# GAN356 X Setup Thread (Numerical IPG)



## Hazel (Feb 4, 2019)

There are 4 spring compression options that come with the GAN356 X, and with 3 tension settings each, that's 12 total options, plus 4 different magnet options. Post what your setup is and how that makes your X feel and perform!
I use the green nuts on the 0.6 tension setting, with the strongest magnets (clear). Of all the combinations I've tried this definitely gives the best balance of feel and performance for me. It's fairly stable without giving up corner cutting or TPS ability, the corner cutting is incredible, and it's a great blend of speed and controllability. Any magnets other than the clear ones are just too weak for my preference.


----------



## Rpotts (Feb 4, 2019)

Yellow magnets because the clear are too strong and people that complain the strongest magnets are too weak must have absurdly rough turning styles.

Yellow nuts on 1.0 because reasons. Not really sure, haven't experimented enough to really know whats "best" but this setup seems to work fine for me.

Weight 5 on the core and edge feet / corner stalks, and various lightweight lube on the pieces like Silk, V, etc. Just add more as necessary.

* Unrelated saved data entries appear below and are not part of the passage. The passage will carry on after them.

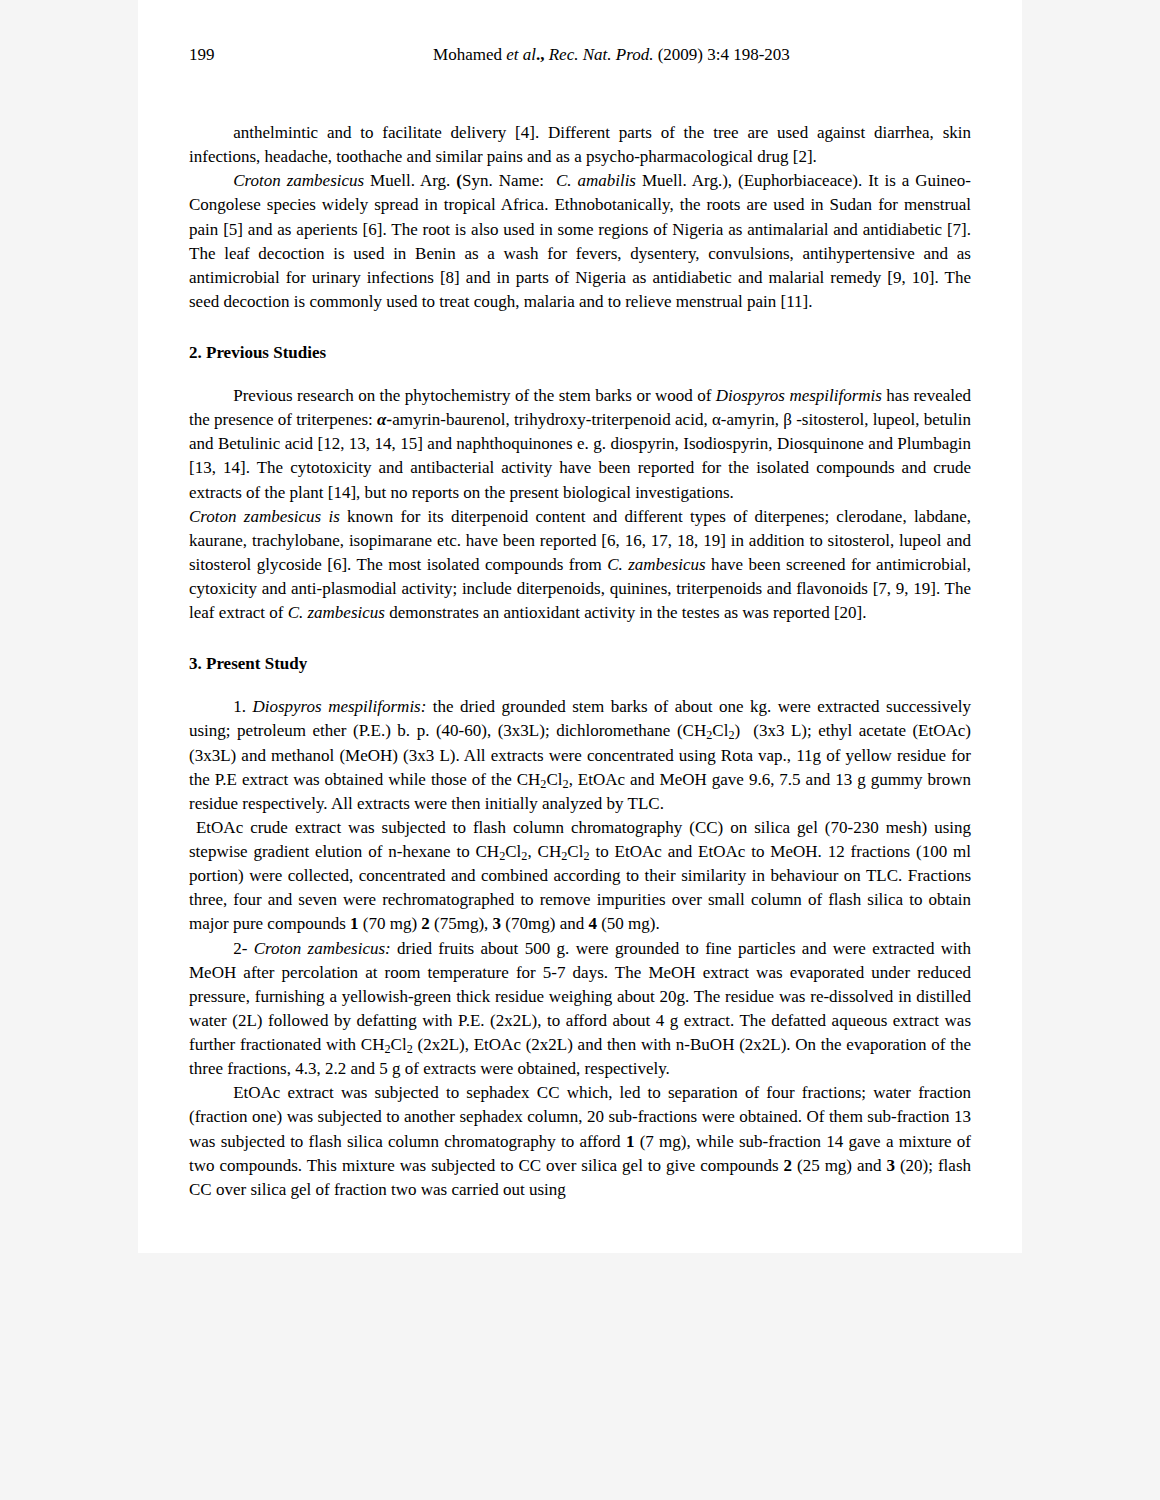199 Mohamed et al., Rec. Nat. Prod. (2009) 3:4 198-203
anthelmintic and to facilitate delivery [4]. Different parts of the tree are used against diarrhea, skin infections, headache, toothache and similar pains and as a psycho-pharmacological drug [2].
Croton zambesicus Muell. Arg. (Syn. Name: C. amabilis Muell. Arg.), (Euphorbiaceace). It is a Guineo-Congolese species widely spread in tropical Africa. Ethnobotanically, the roots are used in Sudan for menstrual pain [5] and as aperients [6]. The root is also used in some regions of Nigeria as antimalarial and antidiabetic [7]. The leaf decoction is used in Benin as a wash for fevers, dysentery, convulsions, antihypertensive and as antimicrobial for urinary infections [8] and in parts of Nigeria as antidiabetic and malarial remedy [9, 10]. The seed decoction is commonly used to treat cough, malaria and to relieve menstrual pain [11].
2. Previous Studies
Previous research on the phytochemistry of the stem barks or wood of Diospyros mespiliformis has revealed the presence of triterpenes: α-amyrin-baurenol, trihydroxy-triterpenoid acid, α-amyrin, β -sitosterol, lupeol, betulin and Betulinic acid [12, 13, 14, 15] and naphthoquinones e. g. diospyrin, Isodiospyrin, Diosquinone and Plumbagin [13, 14]. The cytotoxicity and antibacterial activity have been reported for the isolated compounds and crude extracts of the plant [14], but no reports on the present biological investigations.
Croton zambesicus is known for its diterpenoid content and different types of diterpenes; clerodane, labdane, kaurane, trachylobane, isopimarane etc. have been reported [6, 16, 17, 18, 19] in addition to sitosterol, lupeol and sitosterol glycoside [6]. The most isolated compounds from C. zambesicus have been screened for antimicrobial, cytoxicity and anti-plasmodial activity; include diterpenoids, quinines, triterpenoids and flavonoids [7, 9, 19]. The leaf extract of C. zambesicus demonstrates an antioxidant activity in the testes as was reported [20].
3. Present Study
1. Diospyros mespiliformis: the dried grounded stem barks of about one kg. were extracted successively using; petroleum ether (P.E.) b. p. (40-60), (3x3L); dichloromethane (CH2Cl2) (3x3 L); ethyl acetate (EtOAc) (3x3L) and methanol (MeOH) (3x3 L). All extracts were concentrated using Rota vap., 11g of yellow residue for the P.E extract was obtained while those of the CH2Cl2, EtOAc and MeOH gave 9.6, 7.5 and 13 g gummy brown residue respectively. All extracts were then initially analyzed by TLC.
EtOAc crude extract was subjected to flash column chromatography (CC) on silica gel (70-230 mesh) using stepwise gradient elution of n-hexane to CH2Cl2, CH2Cl2 to EtOAc and EtOAc to MeOH. 12 fractions (100 ml portion) were collected, concentrated and combined according to their similarity in behaviour on TLC. Fractions three, four and seven were rechromatographed to remove impurities over small column of flash silica to obtain major pure compounds 1 (70 mg) 2 (75mg), 3 (70mg) and 4 (50 mg).
2- Croton zambesicus: dried fruits about 500 g. were grounded to fine particles and were extracted with MeOH after percolation at room temperature for 5-7 days. The MeOH extract was evaporated under reduced pressure, furnishing a yellowish-green thick residue weighing about 20g. The residue was re-dissolved in distilled water (2L) followed by defatting with P.E. (2x2L), to afford about 4 g extract. The defatted aqueous extract was further fractionated with CH2Cl2 (2x2L), EtOAc (2x2L) and then with n-BuOH (2x2L). On the evaporation of the three fractions, 4.3, 2.2 and 5 g of extracts were obtained, respectively.
EtOAc extract was subjected to sephadex CC which, led to separation of four fractions; water fraction (fraction one) was subjected to another sephadex column, 20 sub-fractions were obtained. Of them sub-fraction 13 was subjected to flash silica column chromatography to afford 1 (7 mg), while sub-fraction 14 gave a mixture of two compounds. This mixture was subjected to CC over silica gel to give compounds 2 (25 mg) and 3 (20); flash CC over silica gel of fraction two was carried out using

Mine is smooth and controllable, feels like every cube should. It's the first GAN cube I really fell in love with, although the SM was close for me too. Stickerless shades are 100% top notch, they really put other cubes to shame. Black internals help the shades pop just a bit extra and just looks classy.


----------



## nop (Feb 4, 2019)

That's what I wondered, I run with yellows too. the stronger ones resist light-touch approaches. not judging anybody, it's a preference thing. i'm picturing people the size of the hulk turning these rofl

though I don't belong here, as I'm not using Numerical IPG.


----------



## Sergey (Feb 5, 2019)

Yellow magnets, green nuts at 0.6, still with factory lube. Tried clear magnets + yellow nuts at all positions - too tight and too strong for me. After GTS3LM seems a bit harder (need a bit more force) to turn, so my hands gets tired after about 100-200 solves in a row.  So while factory lube gets dried I'm interesting in lubing variants for it in a near future.


----------



## Nard Cubes (Feb 5, 2019)

I use Yellow Nuts at the tightest + Strong Magnets + I also lubed it aswell. 

This setup works great for me, it is my main.


----------



## nop (Feb 5, 2019)

Sergey said:


> So while factory lube gets dried I'm interesting in lubing variants for it in a near future.



I'm also interested in this. It's really feeling like it's time to take it apart, and do a thorough cleaning, esp since I can't actually GET the factory lube.

Will probably be getting a traxxas 10k 30k 50k set and experimenting. I also have bearing lubes I'm going to try out  I suspect bearing lubes will work wonders, but I think the core should have a bit more weight than those.

I only got the GAN Magic Lube as a "cube" lube, not realising core could/should have something different.

also, am going to avoid ANY water-based lubes, because even if the core is stainless steel (likely), I highly doubt the springs in the nuts should get wet.

just not worth the risk, especially with so many other options.


----------



## Hazel (Feb 5, 2019)

nop said:


> also, am going to avoid ANY water-based lubes, because even if the core is stainless steel (likely), I highly doubt the springs in the nuts should get wet.
> 
> just not worth the risk, especially with so many other options.



Plus water-based lubes dry out pretty fast...


----------



## nop (Feb 5, 2019)

Aerma said:


> Plus water-based lubes dry out pretty fast...



Oh really? Good to know, thanks! Being new is fun, you find out all these things in pieces, and the more you learn, the more you have to dig for newer information.


----------



## Hazel (Feb 5, 2019)

nop said:


> Oh really? Good to know, thanks! Being new is fun, you find out all these things in pieces, and the more you learn, the more you have to dig for newer information.


We've all been there  I highly recommend either SpeedCubeShop Cosmic lube, or any silicon-based lube from TheCubicle.


----------



## Nard Cubes (Feb 5, 2019)

Aerma said:


> We've all been there  I highly recommend either SpeedCubeShop Cosmic lube, or any silicon-based lube from TheCubicle.



There is also Traxxas 50k, Its really cheap on amazon and you get a huge bottle.


----------